Task instructions: Wherever an image appears in the entries, drop it and reproduce everything else exactly.

%%

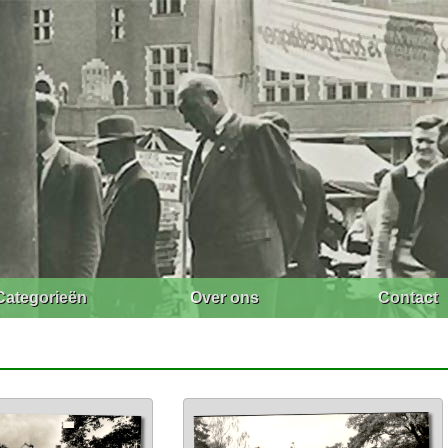
Categorieën
Over ons
Contact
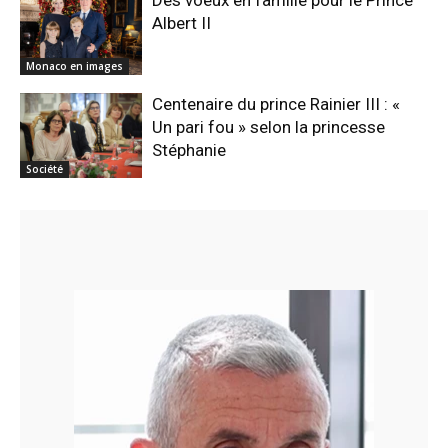
Albert II
Monaco en images
Centenaire du prince Rainier III : «
Un pari fou » selon la princesse
Stéphanie
Société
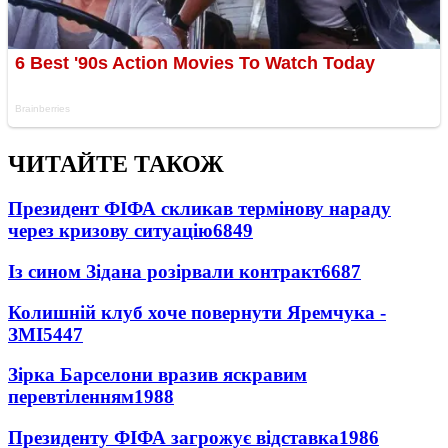
ЧИТАЙТЕ ТАКОЖ
Президент ФІФА скликав термінову нараду
через кризову ситуацію
6849
Із сином Зідана розірвали контракт
6687
Колишній клуб хоче повернути Яремчука -
ЗМІ
5447
Зірка Барселони вразив яскравим
перевтіленням
1988
Президенту ФІФА загрожує відставка
1986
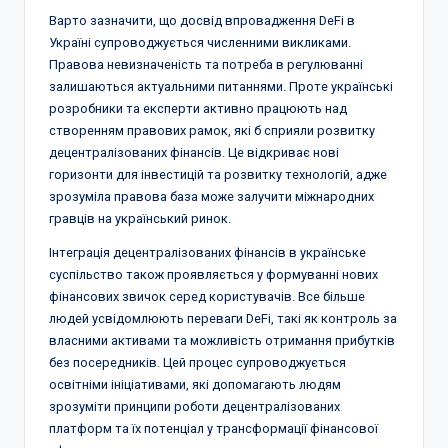
Варто зазначити, що досвід впровадження DeFi в
Україні супроводжується численними викликами.
Правова невизначеність та потреба в регулюванні
залишаються актуальними питаннями. Проте українські
розробники та експерти активно працюють над
створенням правових рамок, які б сприяли розвитку
децентралізованих фінансів. Це відкриває нові
горизонти для інвестицій та розвитку технологій, адже
зрозуміла правова база може залучити міжнародних
гравців на український ринок.
Інтеграція децентралізованих фінансів в українське
суспільство також проявляється у формуванні нових
фінансових звичок серед користувачів. Все більше
людей усвідомлюють переваги DeFi, такі як контроль за
власними активами та можливість отримання прибутків
без посередників. Цей процес супроводжується
освітніми ініціативами, які допомагають людям
зрозуміти принципи роботи децентралізованих
платформ та їх потенціал у трансформації фінансової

%%

Solution:
Categorieën
Over ons
Contact
Albert II
Monaco en images
Centenaire du prince Rainier III : «
Un pari fou » selon la princesse
Stéphanie
Société
ЧИТАЙТЕ ТАКОЖ
Президент ФІФА скликав термінову нараду
через кризову ситуацію
6849
Із сином Зідана розірвали контракт
6687
Колишній клуб хоче повернути Яремчука -
ЗМІ
5447
Зірка Барселони вразив яскравим
перевтіленням
1988
Президенту ФІФА загрожує відставка
1986
Варто зазначити, що досвід впровадження DeFi в
Україні супроводжується численними викликами.
Правова невизначеність та потреба в регулюванні
залишаються актуальними питаннями. Проте українські
розробники та експерти активно працюють над
створенням правових рамок, які б сприяли розвитку
децентралізованих фінансів. Це відкриває нові
горизонти для інвестицій та розвитку технологій, адже
зрозуміла правова база може залучити міжнародних
гравців на український ринок.
Інтеграція децентралізованих фінансів в українське
суспільство також проявляється у формуванні нових
фінансових звичок серед користувачів. Все більше
людей усвідомлюють переваги DeFi, такі як контроль за
власними активами та можливість отримання прибутків
без посередників. Цей процес супроводжується
освітніми ініціативами, які допомагають людям
зрозуміти принципи роботи децентралізованих
платформ та їх потенціал у трансформації фінансової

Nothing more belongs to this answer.